→ What the exercise asks: Each line of the entries below that holds "shoulder" is needed, copied in full.

Collection entries:
# # # #
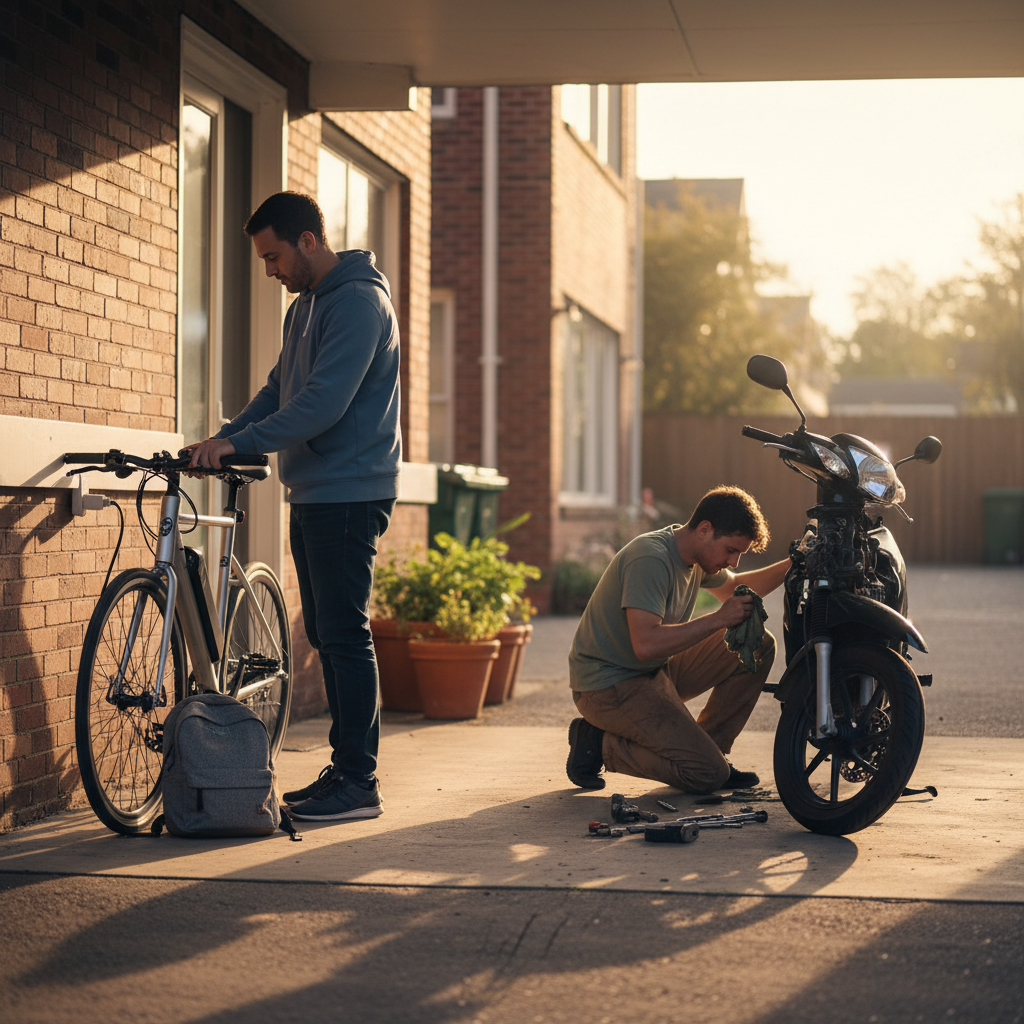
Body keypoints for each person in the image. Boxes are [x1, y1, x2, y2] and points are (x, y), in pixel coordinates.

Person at [186, 191, 401, 823]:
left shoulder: (360, 303)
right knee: (330, 636)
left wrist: (244, 444)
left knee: (344, 634)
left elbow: (324, 403)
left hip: (350, 491)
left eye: (274, 256)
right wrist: (227, 435)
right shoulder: (305, 307)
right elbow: (281, 389)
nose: (271, 270)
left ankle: (359, 783)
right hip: (314, 489)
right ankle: (345, 769)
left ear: (308, 241)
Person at [565, 485, 791, 794]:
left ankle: (712, 752)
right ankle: (598, 743)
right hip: (608, 686)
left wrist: (794, 563)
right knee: (705, 776)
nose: (734, 561)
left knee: (761, 645)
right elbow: (645, 645)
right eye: (731, 550)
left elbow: (734, 586)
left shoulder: (696, 557)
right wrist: (718, 619)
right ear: (704, 530)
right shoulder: (651, 558)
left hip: (654, 671)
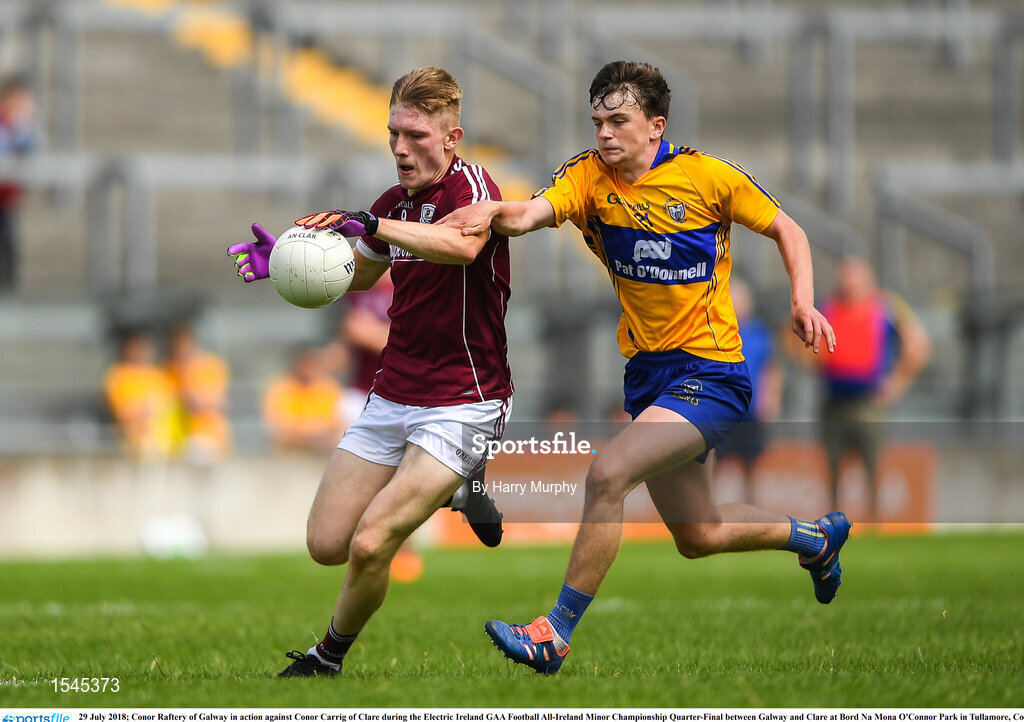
# # # #
→ Task solution:
left shoulder: (360, 303)
right shoulder: (305, 307)
left shoulder: (696, 557)
right shoulder: (651, 558)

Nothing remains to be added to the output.